Titubeando palabras inaudibles, palabras que se negaban a salir o apenas sí lograban un impulso tembloroso en mis labios, creí decir:

—¡Cómo que qué diablos es eso! Es el dibujo de una casita con chimenea, un árbol frondoso, un camino bordeado de flores, un río que se oye correr, unas nubes, mi abuela, mi madre y yo. ¿Acaso no lo ve?

Desde luego que el profesor no me escuchó. No podía escucharme porque yo no existía. Agitando la hoja se dirigió de nuevo a la clase para exclamar:

—¡Yo lo único que veo aquí es un manchón rojo!”.

La clase respondió con un estampido insoportable de risas que me dejó paralizado. No sé por qué tuve la sensación de estar desnudo y que todas las miradas se dirigían hacia mí. Y sentí como quizás se sientan quienes cometen un crimen que no tiene perdón en esta vida. Ni en la otra.

(En este punto debo decir que el rojo es mi tono favorito. Es vibrante y vital y lleno de significados. También me gusta el naranja, que sale de combinar el rojo y el amarillo, pero solo lo aplico a mis dibujos cuando me siento aburrido, pues en esos momentos todo lo veo de ese color, incluso el aire.)

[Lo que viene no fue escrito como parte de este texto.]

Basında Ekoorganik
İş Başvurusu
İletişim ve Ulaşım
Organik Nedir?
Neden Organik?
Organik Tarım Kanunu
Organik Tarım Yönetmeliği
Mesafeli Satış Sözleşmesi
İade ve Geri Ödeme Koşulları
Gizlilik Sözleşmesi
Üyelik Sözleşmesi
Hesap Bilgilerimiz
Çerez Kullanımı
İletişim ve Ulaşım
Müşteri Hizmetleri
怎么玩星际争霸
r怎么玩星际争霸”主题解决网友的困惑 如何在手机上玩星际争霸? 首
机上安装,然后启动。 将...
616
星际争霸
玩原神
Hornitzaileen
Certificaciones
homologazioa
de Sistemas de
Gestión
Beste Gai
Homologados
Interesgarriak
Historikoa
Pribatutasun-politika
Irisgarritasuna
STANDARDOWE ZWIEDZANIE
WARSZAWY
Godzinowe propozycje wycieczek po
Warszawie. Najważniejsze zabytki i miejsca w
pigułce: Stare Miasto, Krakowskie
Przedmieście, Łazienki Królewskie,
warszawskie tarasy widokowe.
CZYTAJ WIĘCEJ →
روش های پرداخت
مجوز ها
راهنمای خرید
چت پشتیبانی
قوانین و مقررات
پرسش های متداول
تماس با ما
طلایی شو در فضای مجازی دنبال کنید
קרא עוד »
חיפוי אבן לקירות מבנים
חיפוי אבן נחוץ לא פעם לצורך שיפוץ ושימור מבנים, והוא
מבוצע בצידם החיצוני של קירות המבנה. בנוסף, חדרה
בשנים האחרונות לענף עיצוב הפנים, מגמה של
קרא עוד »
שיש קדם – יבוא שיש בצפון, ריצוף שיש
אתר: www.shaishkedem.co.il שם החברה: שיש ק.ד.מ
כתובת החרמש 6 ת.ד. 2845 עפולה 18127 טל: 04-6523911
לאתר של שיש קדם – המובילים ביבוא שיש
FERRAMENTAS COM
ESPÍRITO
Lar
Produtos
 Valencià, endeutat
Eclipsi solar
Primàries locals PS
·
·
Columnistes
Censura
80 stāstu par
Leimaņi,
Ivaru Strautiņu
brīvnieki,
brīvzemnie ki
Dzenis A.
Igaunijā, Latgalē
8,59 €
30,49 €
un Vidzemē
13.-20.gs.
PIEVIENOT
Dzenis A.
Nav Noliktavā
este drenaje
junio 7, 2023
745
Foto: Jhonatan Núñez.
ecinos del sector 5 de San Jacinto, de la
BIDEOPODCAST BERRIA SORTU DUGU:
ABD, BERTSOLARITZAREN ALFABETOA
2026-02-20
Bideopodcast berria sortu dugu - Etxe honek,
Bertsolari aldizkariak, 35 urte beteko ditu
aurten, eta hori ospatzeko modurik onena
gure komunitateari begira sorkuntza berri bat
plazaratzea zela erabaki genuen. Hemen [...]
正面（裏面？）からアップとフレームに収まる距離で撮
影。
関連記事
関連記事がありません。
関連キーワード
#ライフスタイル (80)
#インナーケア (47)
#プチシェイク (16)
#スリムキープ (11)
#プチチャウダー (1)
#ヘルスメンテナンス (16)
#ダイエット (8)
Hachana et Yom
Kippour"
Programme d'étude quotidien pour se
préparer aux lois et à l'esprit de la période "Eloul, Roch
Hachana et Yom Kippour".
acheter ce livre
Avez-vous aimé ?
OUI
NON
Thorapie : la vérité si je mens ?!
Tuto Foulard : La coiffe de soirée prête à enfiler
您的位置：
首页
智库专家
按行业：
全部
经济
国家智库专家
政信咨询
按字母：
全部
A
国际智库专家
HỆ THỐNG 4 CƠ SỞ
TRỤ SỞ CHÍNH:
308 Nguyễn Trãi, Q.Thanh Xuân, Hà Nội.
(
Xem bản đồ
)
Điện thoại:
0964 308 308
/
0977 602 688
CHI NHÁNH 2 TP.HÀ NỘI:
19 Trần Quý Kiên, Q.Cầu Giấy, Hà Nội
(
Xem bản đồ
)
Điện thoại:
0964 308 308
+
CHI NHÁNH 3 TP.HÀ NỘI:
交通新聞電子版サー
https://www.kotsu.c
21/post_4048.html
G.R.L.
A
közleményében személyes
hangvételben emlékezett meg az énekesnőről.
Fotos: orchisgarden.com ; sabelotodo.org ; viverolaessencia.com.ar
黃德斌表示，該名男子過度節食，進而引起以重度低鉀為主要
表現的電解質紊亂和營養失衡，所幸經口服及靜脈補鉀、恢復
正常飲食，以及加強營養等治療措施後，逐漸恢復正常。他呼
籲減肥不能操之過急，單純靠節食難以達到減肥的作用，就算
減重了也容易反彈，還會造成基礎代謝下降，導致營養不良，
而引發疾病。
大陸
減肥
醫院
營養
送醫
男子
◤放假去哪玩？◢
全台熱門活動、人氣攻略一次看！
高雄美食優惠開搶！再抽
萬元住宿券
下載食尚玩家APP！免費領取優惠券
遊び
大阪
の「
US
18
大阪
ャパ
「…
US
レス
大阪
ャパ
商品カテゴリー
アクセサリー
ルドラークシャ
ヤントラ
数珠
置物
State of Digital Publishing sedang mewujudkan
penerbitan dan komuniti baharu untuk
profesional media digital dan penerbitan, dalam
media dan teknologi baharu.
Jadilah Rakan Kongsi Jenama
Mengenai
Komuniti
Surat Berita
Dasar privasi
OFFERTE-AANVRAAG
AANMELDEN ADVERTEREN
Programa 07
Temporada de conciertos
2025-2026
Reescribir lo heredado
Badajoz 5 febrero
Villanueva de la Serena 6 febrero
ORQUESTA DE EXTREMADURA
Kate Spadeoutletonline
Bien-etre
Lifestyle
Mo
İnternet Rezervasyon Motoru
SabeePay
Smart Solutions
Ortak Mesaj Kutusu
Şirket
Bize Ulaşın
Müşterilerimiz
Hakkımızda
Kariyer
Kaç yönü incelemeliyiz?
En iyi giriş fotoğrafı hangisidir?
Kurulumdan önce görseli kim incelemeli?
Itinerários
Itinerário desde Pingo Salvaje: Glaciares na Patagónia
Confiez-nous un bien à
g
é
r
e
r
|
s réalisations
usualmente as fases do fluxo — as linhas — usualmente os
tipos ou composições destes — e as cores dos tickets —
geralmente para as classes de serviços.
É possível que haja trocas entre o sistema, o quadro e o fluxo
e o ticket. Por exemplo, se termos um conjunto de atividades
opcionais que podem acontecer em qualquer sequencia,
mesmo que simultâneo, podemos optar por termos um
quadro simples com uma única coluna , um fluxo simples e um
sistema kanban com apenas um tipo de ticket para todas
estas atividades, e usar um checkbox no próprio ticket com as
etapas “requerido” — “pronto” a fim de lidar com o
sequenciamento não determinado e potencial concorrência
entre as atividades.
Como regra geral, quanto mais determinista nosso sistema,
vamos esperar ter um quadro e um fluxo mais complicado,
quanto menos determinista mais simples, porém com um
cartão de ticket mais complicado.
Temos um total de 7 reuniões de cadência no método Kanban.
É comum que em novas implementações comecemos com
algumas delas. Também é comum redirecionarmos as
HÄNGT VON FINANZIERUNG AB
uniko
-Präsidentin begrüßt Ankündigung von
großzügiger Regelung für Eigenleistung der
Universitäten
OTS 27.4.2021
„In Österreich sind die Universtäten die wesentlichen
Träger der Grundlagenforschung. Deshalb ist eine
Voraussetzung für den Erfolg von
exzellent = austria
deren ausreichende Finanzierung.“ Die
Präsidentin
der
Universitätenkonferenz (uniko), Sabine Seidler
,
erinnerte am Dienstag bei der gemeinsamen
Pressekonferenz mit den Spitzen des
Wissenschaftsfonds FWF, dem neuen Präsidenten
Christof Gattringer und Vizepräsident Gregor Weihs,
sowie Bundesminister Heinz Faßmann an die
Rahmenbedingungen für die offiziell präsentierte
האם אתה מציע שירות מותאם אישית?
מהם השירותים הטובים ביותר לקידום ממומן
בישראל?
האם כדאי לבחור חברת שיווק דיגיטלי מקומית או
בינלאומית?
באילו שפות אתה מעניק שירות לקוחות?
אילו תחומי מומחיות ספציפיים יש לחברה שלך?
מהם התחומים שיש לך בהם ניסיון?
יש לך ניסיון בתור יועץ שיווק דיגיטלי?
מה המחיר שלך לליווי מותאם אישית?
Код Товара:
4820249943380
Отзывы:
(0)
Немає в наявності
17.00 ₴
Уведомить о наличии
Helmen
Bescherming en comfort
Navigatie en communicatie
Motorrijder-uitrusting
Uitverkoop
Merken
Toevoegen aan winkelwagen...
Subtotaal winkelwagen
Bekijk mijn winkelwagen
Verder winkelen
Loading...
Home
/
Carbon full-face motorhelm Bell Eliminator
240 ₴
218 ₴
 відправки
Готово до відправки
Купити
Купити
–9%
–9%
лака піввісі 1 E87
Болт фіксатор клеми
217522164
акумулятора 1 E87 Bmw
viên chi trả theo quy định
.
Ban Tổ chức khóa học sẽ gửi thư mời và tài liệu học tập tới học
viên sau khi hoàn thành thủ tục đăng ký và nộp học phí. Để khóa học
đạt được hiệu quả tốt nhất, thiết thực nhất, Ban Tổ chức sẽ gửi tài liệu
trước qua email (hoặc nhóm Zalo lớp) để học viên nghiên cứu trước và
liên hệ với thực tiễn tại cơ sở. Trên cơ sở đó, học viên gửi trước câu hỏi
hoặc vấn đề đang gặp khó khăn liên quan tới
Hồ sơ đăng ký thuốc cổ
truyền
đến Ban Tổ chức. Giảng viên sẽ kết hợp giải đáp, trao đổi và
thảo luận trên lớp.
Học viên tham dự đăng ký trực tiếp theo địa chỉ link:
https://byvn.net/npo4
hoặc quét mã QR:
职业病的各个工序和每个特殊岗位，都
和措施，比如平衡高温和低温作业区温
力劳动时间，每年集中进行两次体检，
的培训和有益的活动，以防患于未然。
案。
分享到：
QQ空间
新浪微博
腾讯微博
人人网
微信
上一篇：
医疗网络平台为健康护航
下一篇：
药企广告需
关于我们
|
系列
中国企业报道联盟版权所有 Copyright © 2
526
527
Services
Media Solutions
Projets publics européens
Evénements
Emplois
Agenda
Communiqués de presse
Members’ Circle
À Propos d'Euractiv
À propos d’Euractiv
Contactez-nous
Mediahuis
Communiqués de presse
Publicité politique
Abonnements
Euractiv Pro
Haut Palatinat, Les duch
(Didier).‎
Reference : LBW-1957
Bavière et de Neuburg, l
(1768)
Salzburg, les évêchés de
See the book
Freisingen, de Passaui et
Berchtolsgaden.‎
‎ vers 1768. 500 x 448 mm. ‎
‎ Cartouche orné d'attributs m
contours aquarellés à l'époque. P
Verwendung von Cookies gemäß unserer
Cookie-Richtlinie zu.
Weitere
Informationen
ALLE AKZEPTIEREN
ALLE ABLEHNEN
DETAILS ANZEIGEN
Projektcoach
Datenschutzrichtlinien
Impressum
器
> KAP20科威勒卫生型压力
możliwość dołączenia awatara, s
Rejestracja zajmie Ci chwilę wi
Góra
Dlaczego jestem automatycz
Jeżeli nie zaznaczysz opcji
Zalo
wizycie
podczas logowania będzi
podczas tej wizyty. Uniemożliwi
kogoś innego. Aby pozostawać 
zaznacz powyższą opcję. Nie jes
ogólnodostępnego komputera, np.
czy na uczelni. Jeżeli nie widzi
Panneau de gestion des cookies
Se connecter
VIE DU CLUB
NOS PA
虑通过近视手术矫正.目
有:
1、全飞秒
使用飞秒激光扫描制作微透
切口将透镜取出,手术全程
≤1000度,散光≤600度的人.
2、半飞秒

Ese primer día de escuela yo estaba un poco confundido por encontrarme en un espacio desconocido, pero de ninguna manera sentía aburrimiento. Entonces, de la cajita de cartón que contenía doce lápices de gama básica extraje el rojo encendido. Con la punta bien afilada delineé los contornos de la composición y luego fui agregando detalles: las tejas del techo en una hilera de curvas hacia arriba y otra hilera hacia abajo, la agarradera de la puerta, las hojas ovaladas del árbol, las flores del camino, la corriente del río con cinco peces nadando de costado. Las personas las dejé para el final, pues quería asombrar profesor con un trabajo muy realista, teniendo en cuenta que yo podía dibujar de memoria el diablo de la caja de fósforos y el indio de los cigarrillos Pielroja. Así que me esmeré en ser fiel con el cabello, los ojos, las cejas como flacas eses acostadas, la nariz, la boca… Luego fui cubriendo con el mismo color rojo el interior del delineado, pasando con firmeza varias veces el lápiz para que el cubrimiento fuera uniforme. El profesor no dejaba de observar mi dibujo y de mover la cabeza indicando reproches. Con rostro disgustado me preguntó qué se suponía representaba ese mamarracho. Se lo repetí, esta vez procurando que las palabras no se me atragantaran: una casita y un árbol y un camino y… Con gran disgusto me preguntó:

—Si ahí están su mamá y su abuela, ¿dónde está su papá?

—Mi papá está en Zarzal, en la carpintería —le respondí con inocencia.

Un coro de carcajadas me golpeó de nuevo como un puñetazo directo a la mandíbula, apabullándome de tal manera que estuve a un paso de salir corriendo y no volver a la escuela. Quise alejarme para siempre de ese infierno. No obstante, pude soportarlo. Incluso, días después y sin pensar en las burlas, dibujé una ballena y la coloreé de amarillo, azul y rojo. Como la banderita que seguía en el escritorio, al pie del tajalápiz.